YOUR ASSIGNMENT: Repeat exactly the lines of the listing from the line containing "100 122 2.50" through its last line, and nothing beyond them.

DATASET EXCERPTS:

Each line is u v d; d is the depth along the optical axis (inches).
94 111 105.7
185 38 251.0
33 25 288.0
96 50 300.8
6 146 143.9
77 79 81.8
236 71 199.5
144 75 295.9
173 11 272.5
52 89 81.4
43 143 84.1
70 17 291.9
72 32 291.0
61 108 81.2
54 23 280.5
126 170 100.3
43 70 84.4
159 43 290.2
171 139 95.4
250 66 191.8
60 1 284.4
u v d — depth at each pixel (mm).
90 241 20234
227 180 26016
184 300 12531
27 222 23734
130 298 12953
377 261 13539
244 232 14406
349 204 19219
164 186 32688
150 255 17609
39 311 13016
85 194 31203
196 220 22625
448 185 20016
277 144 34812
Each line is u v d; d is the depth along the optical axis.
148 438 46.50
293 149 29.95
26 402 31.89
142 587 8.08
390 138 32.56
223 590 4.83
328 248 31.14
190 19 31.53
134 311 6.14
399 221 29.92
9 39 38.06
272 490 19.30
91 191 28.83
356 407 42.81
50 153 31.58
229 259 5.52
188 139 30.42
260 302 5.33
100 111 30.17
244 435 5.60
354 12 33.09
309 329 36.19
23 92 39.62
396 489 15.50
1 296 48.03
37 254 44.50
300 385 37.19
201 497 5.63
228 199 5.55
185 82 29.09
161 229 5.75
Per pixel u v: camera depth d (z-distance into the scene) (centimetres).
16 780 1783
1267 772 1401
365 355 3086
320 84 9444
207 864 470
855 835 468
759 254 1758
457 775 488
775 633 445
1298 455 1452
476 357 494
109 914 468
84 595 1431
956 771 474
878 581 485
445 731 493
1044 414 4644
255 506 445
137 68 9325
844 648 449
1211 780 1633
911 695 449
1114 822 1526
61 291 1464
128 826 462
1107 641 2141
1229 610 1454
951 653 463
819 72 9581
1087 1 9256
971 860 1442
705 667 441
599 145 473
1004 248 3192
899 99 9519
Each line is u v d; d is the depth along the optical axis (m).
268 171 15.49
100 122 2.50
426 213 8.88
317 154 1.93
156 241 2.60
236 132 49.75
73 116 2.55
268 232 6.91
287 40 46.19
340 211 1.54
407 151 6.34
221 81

TASK SOLUTION:
100 122 2.50
426 213 8.88
317 154 1.93
156 241 2.60
236 132 49.75
73 116 2.55
268 232 6.91
287 40 46.19
340 211 1.54
407 151 6.34
221 81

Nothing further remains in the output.